# Bamboo FO?



## Obsidian (Dec 4, 2013)

Got a sample of bamboo FO, no idea what company its originally from. Very strong, very green. Not sweet or fresh like reviews mention, what can I mix with this stuff to tame it down some? I was thinking maybe a floral or spring rain?


----------



## lpstephy85 (Dec 4, 2013)

Possibly BB? I have a bottle of Bamboo FO from them and it is strong. Possibly try a musk scent or woody scent to balance.

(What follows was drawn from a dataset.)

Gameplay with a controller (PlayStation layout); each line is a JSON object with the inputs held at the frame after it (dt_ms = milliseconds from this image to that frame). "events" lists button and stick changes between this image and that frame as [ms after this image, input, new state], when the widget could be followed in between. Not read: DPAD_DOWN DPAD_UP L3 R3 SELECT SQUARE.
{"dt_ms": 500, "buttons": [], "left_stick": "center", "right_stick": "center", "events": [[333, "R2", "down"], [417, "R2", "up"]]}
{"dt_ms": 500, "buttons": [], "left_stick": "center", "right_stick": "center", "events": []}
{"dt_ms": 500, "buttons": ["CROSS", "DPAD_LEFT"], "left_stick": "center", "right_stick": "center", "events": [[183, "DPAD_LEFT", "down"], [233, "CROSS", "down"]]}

I'm thinking that the floral or spring scent might not do much.


----------



## osso (Dec 4, 2013)

A green tea FO or a citrus, maybe grapefruit.


----------



## Obsidian (Dec 4, 2013)

Hmm, grapefruit sounds intriguing and we have some EO. Also have lemongrass and orange EO.


----------



## cmzaha (Dec 4, 2013)

Obsidian said:


> Hmm, grapefruit sounds intriguing and we have some EO. Also have lemongrass and orange EO.


 
Please update if you try the grapefruit or anything that works. I also have an extremely strong bamboo, from soapsupplies.net, and would love to be able to do something with it.


----------



## Obsidian (Dec 5, 2013)

I have white ginger I might try to add into the mix. I'll probably work on it friday and will report back if I get something decent.


----------



## Obsidian (Dec 6, 2013)

Tried blending the bamboo today and so far only got marginal results. Equal parts bamboo FO, orange EO, grapfruit EO produces a cedar/juniper like fragrance but not a real nice one. It needs a deeper note, maybe something like sandlewood or amber. I'll try again once my shipment of FO's arrive.


----------



## Obsidian (Dec 27, 2013)

Used the bamboo today in a salt batch. Mixed it with some olive FO which is a real neutral scent and a bit of english tea rose. So far all I smell is the bamboo, whole house stinks and I have a headache Really hoping the scent will mellow out with time.


----------